There are many pros and cons with each type of commercial real estate investment asset class. Explore the highlights in the chart below.
Multi-Family vs Single Family
Lower purchase price, same rent.
Due to higher economies of scale, the ‘per door’ cost of an apartment unit is less than a single family home or condo, but can generate the same rental income.
For example, you can buy an apartment building for $90K–$100K per door that rents for $800 per month, or you can buy a condo worth $150K–200K that rents for a similar $800–$1,000 per month. This means you can have almost double the rent for the same amount of investment capital, assuming you have enough to buy the apartment building.
Less vacancy risk
Apartment vacancies are far easier to manage. If you own a rental property and your only tenant can’t pay their rent, you have a risk exposure of 100%, and you’re now paying all operating expenses (mortgage, taxes, etc). When you own an apartment building and tenant doesn’t pay their rent, the rest of your tenants still cover operating expenses. The chance of every tenant in the building failing to pay rent is almost zero.
Lower operating costs
Lower operating costs increase your cash-flow. Apartment buildings share electrical, plumbing, heating systems and more across all units, which reduces maintenance costs. The most obvious example would be that everyone shares one roof.

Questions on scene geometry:
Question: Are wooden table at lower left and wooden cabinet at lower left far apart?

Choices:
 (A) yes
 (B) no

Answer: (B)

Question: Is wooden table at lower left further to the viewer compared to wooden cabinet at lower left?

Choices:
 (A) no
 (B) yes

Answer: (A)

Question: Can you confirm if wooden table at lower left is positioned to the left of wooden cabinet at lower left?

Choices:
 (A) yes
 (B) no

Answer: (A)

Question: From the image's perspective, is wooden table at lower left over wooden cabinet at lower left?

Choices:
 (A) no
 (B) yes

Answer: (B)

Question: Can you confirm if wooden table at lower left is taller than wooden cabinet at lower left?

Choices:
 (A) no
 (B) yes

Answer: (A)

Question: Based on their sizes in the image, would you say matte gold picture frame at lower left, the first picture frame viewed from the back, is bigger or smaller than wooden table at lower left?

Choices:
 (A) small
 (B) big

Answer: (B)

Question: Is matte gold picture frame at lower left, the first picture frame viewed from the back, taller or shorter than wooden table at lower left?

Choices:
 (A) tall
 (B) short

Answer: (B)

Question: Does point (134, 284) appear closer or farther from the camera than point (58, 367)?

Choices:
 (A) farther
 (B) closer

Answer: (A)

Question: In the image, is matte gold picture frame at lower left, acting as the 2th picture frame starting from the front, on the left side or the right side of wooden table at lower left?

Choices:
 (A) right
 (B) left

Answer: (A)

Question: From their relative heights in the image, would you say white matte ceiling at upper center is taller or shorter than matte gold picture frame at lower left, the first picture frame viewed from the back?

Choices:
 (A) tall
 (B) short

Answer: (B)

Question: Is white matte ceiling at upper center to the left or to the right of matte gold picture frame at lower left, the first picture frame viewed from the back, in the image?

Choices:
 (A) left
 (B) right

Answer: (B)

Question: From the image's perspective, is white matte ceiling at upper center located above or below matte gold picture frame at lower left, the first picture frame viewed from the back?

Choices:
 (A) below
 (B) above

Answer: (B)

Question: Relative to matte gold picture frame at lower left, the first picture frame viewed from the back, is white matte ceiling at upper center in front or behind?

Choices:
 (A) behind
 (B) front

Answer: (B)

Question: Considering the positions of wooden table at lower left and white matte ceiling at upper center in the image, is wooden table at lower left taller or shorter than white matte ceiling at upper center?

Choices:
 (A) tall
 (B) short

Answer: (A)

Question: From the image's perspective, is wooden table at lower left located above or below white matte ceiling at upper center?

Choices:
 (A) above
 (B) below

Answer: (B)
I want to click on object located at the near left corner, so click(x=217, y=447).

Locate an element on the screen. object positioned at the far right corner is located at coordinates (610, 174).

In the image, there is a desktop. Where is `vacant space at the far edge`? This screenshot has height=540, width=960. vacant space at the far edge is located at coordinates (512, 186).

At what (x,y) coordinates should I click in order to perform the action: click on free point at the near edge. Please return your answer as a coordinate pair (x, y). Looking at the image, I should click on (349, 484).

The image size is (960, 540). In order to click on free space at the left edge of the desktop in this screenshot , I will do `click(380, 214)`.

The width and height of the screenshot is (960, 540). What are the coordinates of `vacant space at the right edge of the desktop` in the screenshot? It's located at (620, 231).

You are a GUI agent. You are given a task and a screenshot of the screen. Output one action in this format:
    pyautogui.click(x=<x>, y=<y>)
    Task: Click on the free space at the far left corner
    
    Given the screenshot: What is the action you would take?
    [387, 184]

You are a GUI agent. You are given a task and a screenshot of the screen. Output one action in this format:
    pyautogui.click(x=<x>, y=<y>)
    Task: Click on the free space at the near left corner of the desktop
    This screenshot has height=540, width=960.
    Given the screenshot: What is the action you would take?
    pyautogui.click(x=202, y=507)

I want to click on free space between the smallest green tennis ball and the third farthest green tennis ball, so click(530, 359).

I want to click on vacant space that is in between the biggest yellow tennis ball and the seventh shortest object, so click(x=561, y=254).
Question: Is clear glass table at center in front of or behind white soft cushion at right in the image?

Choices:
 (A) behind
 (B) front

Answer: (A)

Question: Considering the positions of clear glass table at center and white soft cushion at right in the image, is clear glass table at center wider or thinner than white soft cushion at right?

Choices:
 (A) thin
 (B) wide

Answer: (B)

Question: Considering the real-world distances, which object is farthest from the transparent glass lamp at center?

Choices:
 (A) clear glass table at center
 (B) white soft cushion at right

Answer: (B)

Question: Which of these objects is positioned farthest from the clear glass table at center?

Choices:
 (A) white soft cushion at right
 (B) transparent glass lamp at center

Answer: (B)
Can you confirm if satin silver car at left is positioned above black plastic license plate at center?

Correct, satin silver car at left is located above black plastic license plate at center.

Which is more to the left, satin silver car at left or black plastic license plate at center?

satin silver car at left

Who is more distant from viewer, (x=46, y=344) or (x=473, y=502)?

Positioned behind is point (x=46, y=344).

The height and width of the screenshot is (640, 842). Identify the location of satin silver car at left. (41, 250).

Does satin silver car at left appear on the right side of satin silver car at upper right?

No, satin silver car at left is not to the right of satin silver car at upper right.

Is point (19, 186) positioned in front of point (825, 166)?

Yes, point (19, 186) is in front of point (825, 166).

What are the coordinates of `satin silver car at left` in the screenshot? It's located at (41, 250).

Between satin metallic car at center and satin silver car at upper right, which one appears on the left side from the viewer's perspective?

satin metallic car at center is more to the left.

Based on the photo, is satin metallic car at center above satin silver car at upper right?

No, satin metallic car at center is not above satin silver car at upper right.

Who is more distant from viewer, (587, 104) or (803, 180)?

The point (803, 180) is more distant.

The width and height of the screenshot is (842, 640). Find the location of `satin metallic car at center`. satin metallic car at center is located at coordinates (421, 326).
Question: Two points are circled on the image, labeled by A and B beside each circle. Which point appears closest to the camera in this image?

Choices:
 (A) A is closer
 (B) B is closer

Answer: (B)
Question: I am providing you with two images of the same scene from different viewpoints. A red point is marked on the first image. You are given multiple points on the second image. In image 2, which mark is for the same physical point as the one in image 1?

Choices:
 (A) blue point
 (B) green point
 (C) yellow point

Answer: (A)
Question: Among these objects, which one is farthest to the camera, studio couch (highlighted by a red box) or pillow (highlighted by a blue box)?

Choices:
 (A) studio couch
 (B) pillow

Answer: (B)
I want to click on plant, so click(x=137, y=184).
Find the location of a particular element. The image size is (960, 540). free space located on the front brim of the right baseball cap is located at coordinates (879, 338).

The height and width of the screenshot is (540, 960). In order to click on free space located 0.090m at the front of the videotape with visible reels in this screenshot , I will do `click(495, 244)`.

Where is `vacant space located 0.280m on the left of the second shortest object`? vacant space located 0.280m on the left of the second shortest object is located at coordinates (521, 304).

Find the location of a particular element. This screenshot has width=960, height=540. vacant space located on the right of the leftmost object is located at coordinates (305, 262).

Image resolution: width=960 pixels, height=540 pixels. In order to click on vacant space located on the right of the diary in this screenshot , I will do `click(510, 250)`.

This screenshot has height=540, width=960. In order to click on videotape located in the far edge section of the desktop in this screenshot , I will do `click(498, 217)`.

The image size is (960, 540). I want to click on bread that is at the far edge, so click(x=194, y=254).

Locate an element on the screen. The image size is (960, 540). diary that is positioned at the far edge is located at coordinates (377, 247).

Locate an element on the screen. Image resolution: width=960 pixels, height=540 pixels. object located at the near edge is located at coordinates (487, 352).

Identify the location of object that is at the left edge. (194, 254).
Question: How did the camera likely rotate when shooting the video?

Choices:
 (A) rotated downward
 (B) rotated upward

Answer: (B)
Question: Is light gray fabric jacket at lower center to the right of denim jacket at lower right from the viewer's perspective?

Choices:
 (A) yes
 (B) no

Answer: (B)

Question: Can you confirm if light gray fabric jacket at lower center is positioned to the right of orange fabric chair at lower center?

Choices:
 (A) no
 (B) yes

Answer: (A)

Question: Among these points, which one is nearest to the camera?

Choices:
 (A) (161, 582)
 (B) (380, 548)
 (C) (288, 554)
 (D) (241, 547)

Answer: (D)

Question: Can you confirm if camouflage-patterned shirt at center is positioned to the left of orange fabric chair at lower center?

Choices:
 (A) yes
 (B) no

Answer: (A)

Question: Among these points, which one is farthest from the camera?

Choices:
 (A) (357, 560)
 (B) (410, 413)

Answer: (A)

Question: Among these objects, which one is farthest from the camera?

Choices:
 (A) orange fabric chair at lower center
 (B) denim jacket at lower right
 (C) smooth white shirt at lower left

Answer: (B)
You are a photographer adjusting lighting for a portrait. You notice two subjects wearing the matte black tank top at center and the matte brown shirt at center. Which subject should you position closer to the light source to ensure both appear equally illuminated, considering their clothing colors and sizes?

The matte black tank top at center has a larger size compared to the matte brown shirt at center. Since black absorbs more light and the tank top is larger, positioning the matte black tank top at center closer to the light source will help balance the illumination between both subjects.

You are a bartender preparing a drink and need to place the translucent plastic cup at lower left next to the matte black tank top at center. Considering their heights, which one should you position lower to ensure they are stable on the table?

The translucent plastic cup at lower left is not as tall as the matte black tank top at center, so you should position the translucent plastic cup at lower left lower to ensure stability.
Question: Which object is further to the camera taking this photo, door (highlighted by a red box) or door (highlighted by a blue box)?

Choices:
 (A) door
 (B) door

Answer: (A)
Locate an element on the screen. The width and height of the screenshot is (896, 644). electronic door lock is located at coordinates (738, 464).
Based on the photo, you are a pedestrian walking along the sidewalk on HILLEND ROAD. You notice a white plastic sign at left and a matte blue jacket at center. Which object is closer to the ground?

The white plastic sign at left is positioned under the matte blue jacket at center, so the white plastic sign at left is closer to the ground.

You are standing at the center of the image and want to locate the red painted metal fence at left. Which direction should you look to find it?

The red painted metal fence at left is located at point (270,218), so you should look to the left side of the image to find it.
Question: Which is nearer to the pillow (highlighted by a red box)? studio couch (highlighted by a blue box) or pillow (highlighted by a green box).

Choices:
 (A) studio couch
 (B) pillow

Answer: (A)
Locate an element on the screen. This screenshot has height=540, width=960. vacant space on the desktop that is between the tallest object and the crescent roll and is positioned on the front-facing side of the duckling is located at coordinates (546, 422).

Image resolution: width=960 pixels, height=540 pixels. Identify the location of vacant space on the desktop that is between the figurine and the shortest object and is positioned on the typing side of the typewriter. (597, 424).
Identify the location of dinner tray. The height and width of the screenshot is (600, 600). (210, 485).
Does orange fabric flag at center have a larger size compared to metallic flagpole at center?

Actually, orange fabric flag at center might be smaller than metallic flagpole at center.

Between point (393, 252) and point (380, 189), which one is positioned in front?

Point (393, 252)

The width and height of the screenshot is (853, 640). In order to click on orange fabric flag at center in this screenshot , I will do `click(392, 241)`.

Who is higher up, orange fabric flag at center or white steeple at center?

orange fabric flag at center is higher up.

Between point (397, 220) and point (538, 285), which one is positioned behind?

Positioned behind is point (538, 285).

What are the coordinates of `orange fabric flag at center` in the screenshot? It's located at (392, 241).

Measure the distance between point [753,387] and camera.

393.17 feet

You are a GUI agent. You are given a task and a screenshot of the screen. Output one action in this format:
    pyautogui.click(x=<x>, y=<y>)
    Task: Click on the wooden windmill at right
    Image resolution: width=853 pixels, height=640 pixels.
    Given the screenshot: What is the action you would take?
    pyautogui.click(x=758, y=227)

• WRITTEN EXERCISE 1
Using the multi-family investment text, judge whether each statement agrees with it: (a) An apartment unit costs less per door than a single family home or condo. (b) The text prices apartment buildings at $150K–200K per door. (c) When one apartment tenant fails to pay rent, the owner must cover all operating expenses. For each, answer yes or no and quote the deciding words.
• WRITTEN EXERCISE 2
Name every system or building feature that, according to the multi-family investment text, is shared across all units of an apartment building.
• WRITTEN EXERCISE 3
Write the next portion of the multi-family investment text, picking up after its final sentence.

• OUTPUT 1
(a) Yes: "the ‘per door’ cost of an apartment unit is less than a single family home or condo"
(b) No: "you can buy an apartment building for $90K–$100K per door"
(c) No: "the rest of your tenants still cover operating expenses"

• OUTPUT 2
Electrical systems, plumbing, heating systems, and the roof.

• OUTPUT 3
When you own an apartment building, professional third party management and on-site caretakers become a reality. All tasks (rent collection, maintenance, etc) are handled at one location for all tenants. If you own a single family home or condo, finding third party management can be nearly impossible as they can’t work efficiently enough to make an attractive profit.
Banks see the stability in apartment buildings as well. That’s why all major banks and many lenders compete to lend money against apartment buildings in major markets. This competition drives down interest rates, and the bank’s spread, resulting in the best available commercial lending rates for all commercial asset classes; often close to home-owner rates. CMHC insured financing is also readily available, and used when the premium cost versus the rate discount savings makes sense, usually if longer than a four year term.
Building first, then the borrower. Lenders evaluate the existing and historical financial performance of an apartment building before the borrower. This allows for often easier qualification than what single family investors experience if they own more than a few properties.
Make The Monopoly Move
We have helped dozens of clients make the jump from single-family real estate investing to their first multi-family apartment building. It’s often easier to purchase a 10-15 unit apartment building than it is to purchase that 6th or more single family house or condo. Contact us today to discuss your next steps to success.
Call 1.877.417.2626 x 1 or email with the form below.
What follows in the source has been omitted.